• [Task statement]: Print only the lines from the top of the data through the line with "DOI: 10.26717/BJSTR.2021.35.005749", both included, skipping every picture.

[Data excerpts]
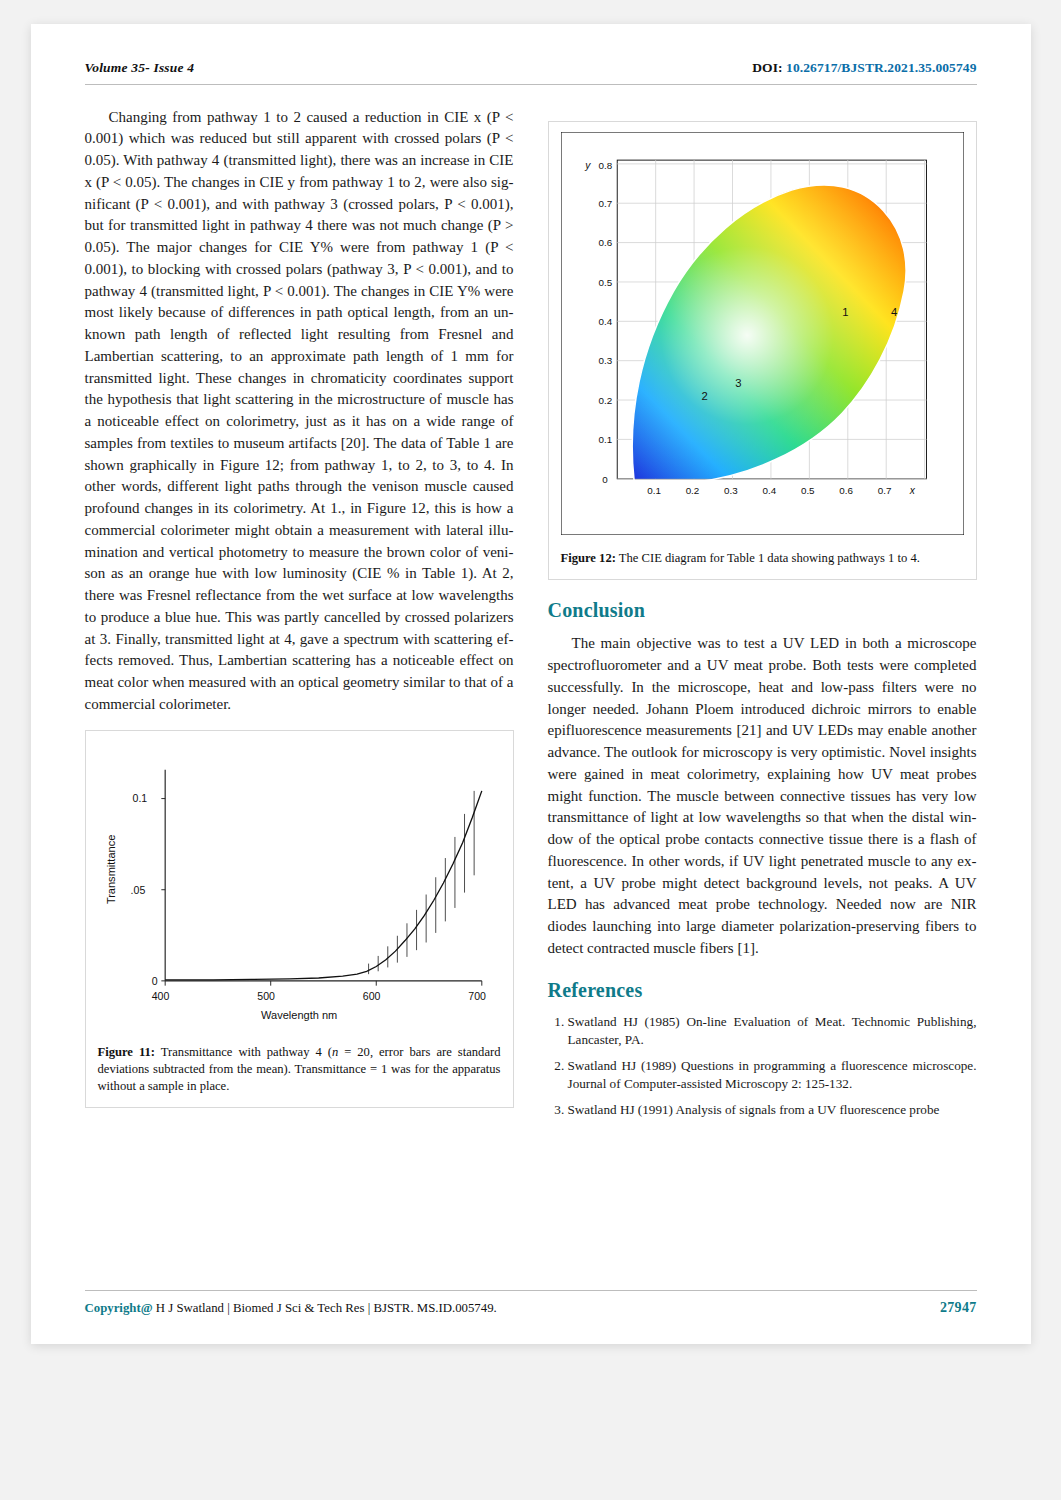Volume 35- Issue 4
DOI: 10.26717/BJSTR.2021.35.005749
Changing from pathway 1 to 2 caused a reduction in CIE x (P < 0.001) which was reduced but still apparent with crossed polars (P < 0.05). With pathway 4 (transmitted light), there was an increase in CIE x (P < 0.05). The changes in CIE y from pathway 1 to 2, were also significant (P < 0.001), and with pathway 3 (crossed polars, P < 0.001), but for transmitted light in pathway 4 there was not much change (P > 0.05). The major changes for CIE Y% were from pathway 1 (P < 0.001), to blocking with crossed polars (pathway 3, P < 0.001), and to pathway 4 (transmitted light, P < 0.001). The changes in CIE Y% were most likely because of differences in path optical length, from an unknown path length of reflected light resulting from Fresnel and Lambertian scattering, to an approximate path length of 1 mm for transmitted light. These changes in chromaticity coordinates support the hypothesis that light scattering in the microstructure of muscle has a noticeable effect on colorimetry, just as it has on a wide range of samples from textiles to museum artifacts [20]. The data of Table 1 are shown graphically in Figure 12; from pathway 1, to 2, to 3, to 4. In other words, different light paths through the venison muscle caused profound changes in its colorimetry. At 1., in Figure 12, this is how a commercial colorimeter might obtain a measurement with lateral illumination and vertical photometry to measure the brown color of venison as an orange hue with low luminosity (CIE % in Table 1). At 2, there was Fresnel reflectance from the wet surface at low wavelengths to produce a blue hue. This was partly cancelled by crossed polarizers at 3. Finally, transmitted light at 4, gave a spectrum with scattering effects removed. Thus, Lambertian scattering has a noticeable effect on meat color when measured with an optical geometry similar to that of a commercial colorimeter.
0.1 .05 0 400 500 600 700 Wavelength nm Transmittance
Figure 11: Transmittance with pathway 4 (n = 20, error bars are standard deviations subtracted from the mean). Transmittance = 1 was for the apparatus without a sample in place.
0 0.1 0.2 0.3 0.4 0.5 0.6 0.7 x 0.1 0.2 0.3 0.4 0.5 0.6 0.7 0.8 y 1 2 3 4
Figure 12: The CIE diagram for Table 1 data showing pathways 1 to 4.
Conclusion
The main objective was to test a UV LED in both a microscope spectrofluorometer and a UV meat probe. Both tests were completed successfully. In the microscope, heat and low-pass filters were no longer needed. Johann Ploem introduced dichroic mirrors to enable epifluorescence measurements [21] and UV LEDs may enable another advance. The outlook for microscopy is very optimistic. Novel insights were gained in meat colorimetry, explaining how UV meat probes might function. The muscle between connective tissues has very low transmittance of light at low wavelengths so that when the distal window of the optical probe contacts connective tissue there is a flash of fluorescence. In other words, if UV light penetrated muscle to any extent, a UV probe might detect background levels, not peaks. A UV LED has advanced meat probe technology. Needed now are NIR diodes launching into large diameter polarization-preserving fibers to detect contracted muscle fibers [1].
References
Swatland HJ (1985) On-line Evaluation of Meat. Technomic Publishing, Lancaster, PA.
Swatland HJ (1989) Questions in programming a fluorescence microscope. Journal of Computer-assisted Microscopy 2: 125-132.
Swatland HJ (1991) Analysis of signals from a UV fluorescence probe
Copyright@ H J Swatland | Biomed J Sci & Tech Res | BJSTR. MS.ID.005749.
27947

• [Exercise output]:
Volume 35- Issue 4
DOI: 10.26717/BJSTR.2021.35.005749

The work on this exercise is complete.